[Dataset entries]
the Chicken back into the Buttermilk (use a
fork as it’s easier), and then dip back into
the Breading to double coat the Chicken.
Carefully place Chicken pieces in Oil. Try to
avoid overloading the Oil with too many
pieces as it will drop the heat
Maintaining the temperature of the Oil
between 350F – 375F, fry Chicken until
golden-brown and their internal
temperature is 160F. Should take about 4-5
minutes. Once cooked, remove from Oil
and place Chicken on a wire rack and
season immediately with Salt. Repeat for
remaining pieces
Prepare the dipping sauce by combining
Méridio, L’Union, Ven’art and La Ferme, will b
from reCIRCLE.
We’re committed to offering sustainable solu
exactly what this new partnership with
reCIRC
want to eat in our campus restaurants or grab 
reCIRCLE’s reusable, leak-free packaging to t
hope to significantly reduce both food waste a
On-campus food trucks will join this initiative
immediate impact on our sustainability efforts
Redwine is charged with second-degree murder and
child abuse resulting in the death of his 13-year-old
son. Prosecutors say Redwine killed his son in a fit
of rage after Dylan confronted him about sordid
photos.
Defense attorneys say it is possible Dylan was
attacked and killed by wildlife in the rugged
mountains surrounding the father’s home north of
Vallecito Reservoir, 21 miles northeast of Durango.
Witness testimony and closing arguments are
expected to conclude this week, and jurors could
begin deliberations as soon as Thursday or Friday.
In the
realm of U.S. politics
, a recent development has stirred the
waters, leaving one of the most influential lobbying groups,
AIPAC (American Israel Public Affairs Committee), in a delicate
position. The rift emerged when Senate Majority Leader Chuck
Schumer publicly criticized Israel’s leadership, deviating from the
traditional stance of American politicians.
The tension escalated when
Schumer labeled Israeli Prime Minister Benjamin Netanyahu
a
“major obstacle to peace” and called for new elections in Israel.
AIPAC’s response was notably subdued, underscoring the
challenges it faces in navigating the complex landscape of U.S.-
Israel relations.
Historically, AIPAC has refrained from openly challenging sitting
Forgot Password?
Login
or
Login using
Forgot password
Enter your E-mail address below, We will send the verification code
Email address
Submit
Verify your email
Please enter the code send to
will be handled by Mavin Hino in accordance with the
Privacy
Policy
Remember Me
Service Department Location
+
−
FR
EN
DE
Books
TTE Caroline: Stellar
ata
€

* [Brief]
Your task is to transcribe each record faithfully and in full.

* [Your response]
the Chicken back into the Buttermilk (use a
fork as it’s easier), and then dip back into
the Breading to double coat the Chicken.
Carefully place Chicken pieces in Oil. Try to
avoid overloading the Oil with too many
pieces as it will drop the heat
Maintaining the temperature of the Oil
between 350F – 375F, fry Chicken until
golden-brown and their internal
temperature is 160F. Should take about 4-5
minutes. Once cooked, remove from Oil
and place Chicken on a wire rack and
season immediately with Salt. Repeat for
remaining pieces
Prepare the dipping sauce by combining
Méridio, L’Union, Ven’art and La Ferme, will b
from reCIRCLE.
We’re committed to offering sustainable solu
exactly what this new partnership with
reCIRC
want to eat in our campus restaurants or grab 
reCIRCLE’s reusable, leak-free packaging to t
hope to significantly reduce both food waste a
On-campus food trucks will join this initiative
immediate impact on our sustainability efforts
Redwine is charged with second-degree murder and
child abuse resulting in the death of his 13-year-old
son. Prosecutors say Redwine killed his son in a fit
of rage after Dylan confronted him about sordid
photos.
Defense attorneys say it is possible Dylan was
attacked and killed by wildlife in the rugged
mountains surrounding the father’s home north of
Vallecito Reservoir, 21 miles northeast of Durango.
Witness testimony and closing arguments are
expected to conclude this week, and jurors could
begin deliberations as soon as Thursday or Friday.
In the
realm of U.S. politics
, a recent development has stirred the
waters, leaving one of the most influential lobbying groups,
AIPAC (American Israel Public Affairs Committee), in a delicate
position. The rift emerged when Senate Majority Leader Chuck
Schumer publicly criticized Israel’s leadership, deviating from the
traditional stance of American politicians.
The tension escalated when
Schumer labeled Israeli Prime Minister Benjamin Netanyahu
a
“major obstacle to peace” and called for new elections in Israel.
AIPAC’s response was notably subdued, underscoring the
challenges it faces in navigating the complex landscape of U.S.-
Israel relations.
Historically, AIPAC has refrained from openly challenging sitting
Forgot Password?
Login
or
Login using
Forgot password
Enter your E-mail address below, We will send the verification code
Email address
Submit
Verify your email
Please enter the code send to
will be handled by Mavin Hino in accordance with the
Privacy
Policy
Remember Me
Service Department Location
+
−
FR
EN
DE
Books
TTE Caroline: Stellar
ata
€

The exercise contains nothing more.